> To-do item: The job is to find each line in the entries holding the string "first" and copy that line.

----------------

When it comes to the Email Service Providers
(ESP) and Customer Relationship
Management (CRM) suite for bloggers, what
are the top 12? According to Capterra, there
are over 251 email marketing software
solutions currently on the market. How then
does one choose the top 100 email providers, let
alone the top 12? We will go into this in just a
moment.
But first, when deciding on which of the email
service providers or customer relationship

----------------

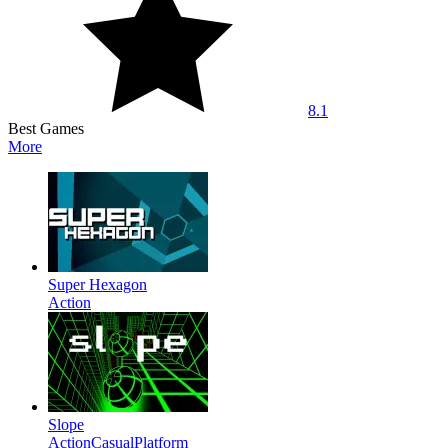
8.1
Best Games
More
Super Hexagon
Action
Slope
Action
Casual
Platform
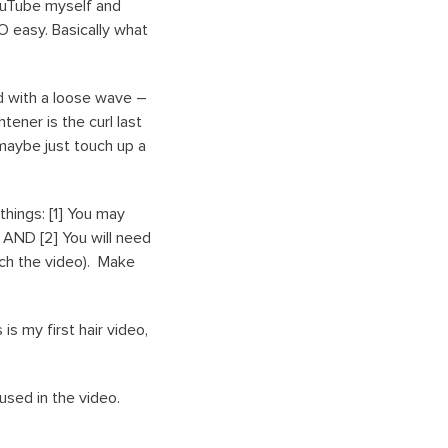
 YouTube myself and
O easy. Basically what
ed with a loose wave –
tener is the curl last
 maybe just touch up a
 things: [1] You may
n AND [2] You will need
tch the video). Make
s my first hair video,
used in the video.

----------------

> Task solution:
But first, when deciding on which of the email
s my first hair video,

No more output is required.